_ABOUT THIS TASK_. Could every line of the listing be output exactly, with the pictures skipped?

Start of SUPPLIED ENTRIES

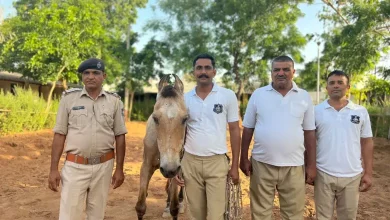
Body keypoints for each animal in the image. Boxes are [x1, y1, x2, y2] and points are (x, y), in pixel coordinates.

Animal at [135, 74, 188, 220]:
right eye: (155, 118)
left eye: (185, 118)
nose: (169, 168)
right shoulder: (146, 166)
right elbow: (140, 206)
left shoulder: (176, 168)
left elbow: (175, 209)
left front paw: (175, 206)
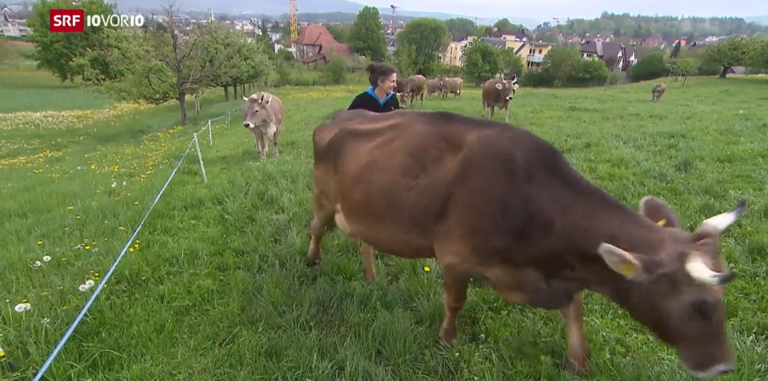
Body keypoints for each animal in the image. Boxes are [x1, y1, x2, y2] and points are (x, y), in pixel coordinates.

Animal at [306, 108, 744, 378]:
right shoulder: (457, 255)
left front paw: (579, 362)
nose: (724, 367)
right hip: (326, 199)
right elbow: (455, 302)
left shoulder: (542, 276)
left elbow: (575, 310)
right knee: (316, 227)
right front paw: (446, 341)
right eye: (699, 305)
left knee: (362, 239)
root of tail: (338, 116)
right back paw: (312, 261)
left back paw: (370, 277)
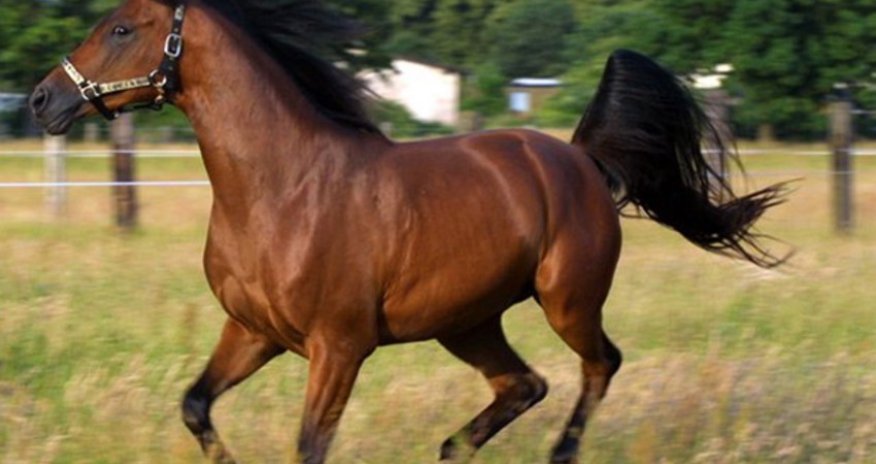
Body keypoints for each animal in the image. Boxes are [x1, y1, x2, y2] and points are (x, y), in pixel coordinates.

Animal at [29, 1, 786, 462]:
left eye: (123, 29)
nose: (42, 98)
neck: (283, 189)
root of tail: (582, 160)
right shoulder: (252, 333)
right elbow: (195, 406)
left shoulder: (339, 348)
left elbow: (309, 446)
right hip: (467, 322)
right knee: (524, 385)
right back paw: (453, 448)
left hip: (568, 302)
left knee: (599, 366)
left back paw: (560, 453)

End of SUPPLIED ENTRIES

_PROBLEM SOLUTION_.
Body keypoints for each animal in the image. Boxes are [x1, y1, x2, y2] and points are (x, y), in pixel coordinates.

Animal at [135, 74, 188, 220]:
right eye: (155, 118)
left eye: (185, 118)
nose: (169, 168)
right shoulder: (146, 166)
right elbow: (140, 206)
left shoulder: (176, 168)
left elbow: (175, 209)
left front paw: (175, 206)
Body keypoints for each animal in the image. Boxes are [x1, y1, x2, y2] and points are (x, y), in pixel coordinates.

Animal at [306, 108, 744, 378]:
right shoulder: (457, 255)
left front paw: (579, 362)
nose: (724, 367)
right hip: (326, 199)
right elbow: (455, 302)
left shoulder: (542, 276)
left elbow: (575, 310)
right knee: (316, 227)
right front paw: (446, 341)
right eye: (699, 305)
left knee: (362, 239)
root of tail: (338, 116)
right back paw: (312, 261)
left back paw: (370, 277)
Body keypoints for each animal in the image. Boxes are [x1, y1, x2, y2] and points are (x, y), in pixel coordinates.

Animal at [29, 1, 786, 462]:
left eye: (123, 29)
nose: (42, 98)
neck: (283, 189)
root of tail: (582, 160)
right shoulder: (252, 333)
right elbow: (195, 406)
left shoulder: (339, 348)
left elbow: (309, 446)
right hip: (467, 322)
right knee: (524, 385)
right back paw: (453, 448)
left hip: (568, 302)
left knee: (599, 366)
left back paw: (560, 453)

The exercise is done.